In the case of smoked cannabis,
the active metabolite appears approximately 10 minutes after smoking,
whereas the inactive metabolites can be found in increasing
blood concentrations some 30 to 45 minutes after smoking.
So, both the absorption of THC into tissues and
its metabolism contribute to its quick disappearance from the blood after smoking.
Importantly CYP 4502C9 is
responsible for the metabolism of many other drugs and substances.

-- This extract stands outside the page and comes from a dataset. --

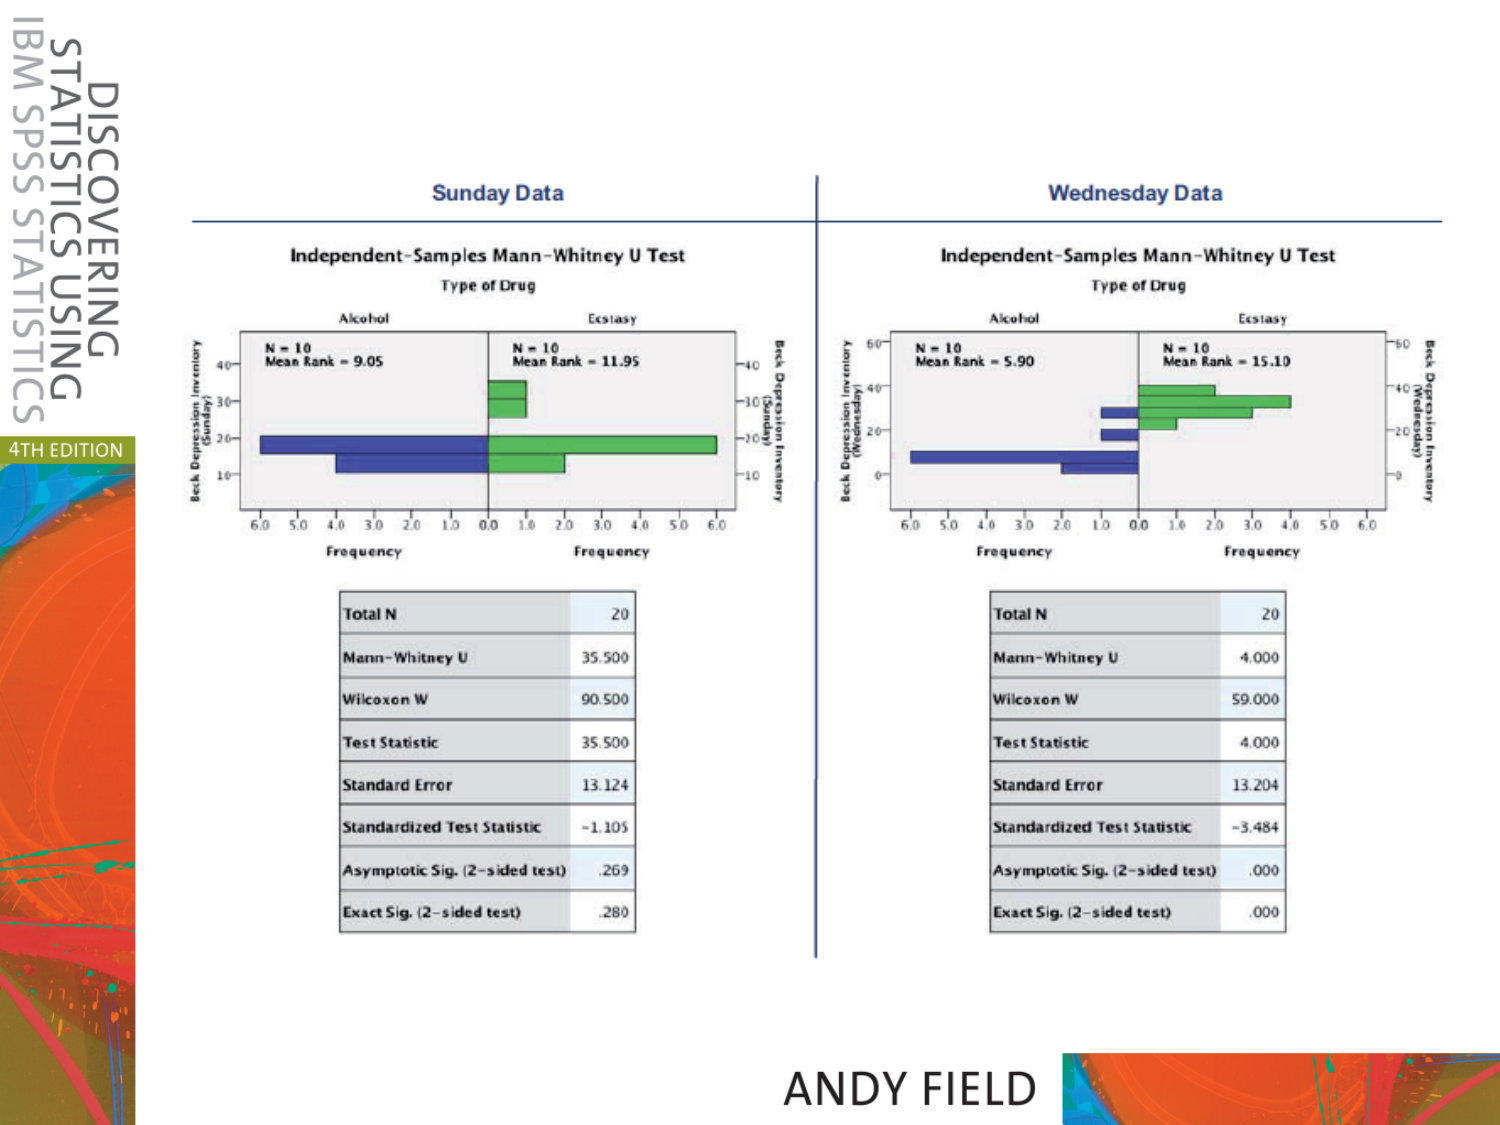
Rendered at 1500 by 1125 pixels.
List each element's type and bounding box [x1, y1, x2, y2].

If this enzyme becomes less active for any reason,
the rate of THC metabolism may decreases and cause THC accumulation.
Reduced activity can be induced by medications,
toxins, liver disease, and so on.
Elimination of THC occurs mainly through the urine with a total of
80 to 90 percent eliminated within five days mostly as THC metabolites.
Traces of cannabinoids can be detected in
the urine as long as two to four weeks after last intake.
Hence, positive urine test for
cannabinoids indicates only the drug exposure has occurred.
It does not provide any information on the how and when it was used,
the dose taken, or the degree of cognitive impairment it may have caused.
Lastly, cannabinoids can also be detected in sweat and in oral fluids.
This probably does not have
any biological significance but may be important for roadside cannabis use detection.
I'll elaborate on this topic in our class on cannabis and driving.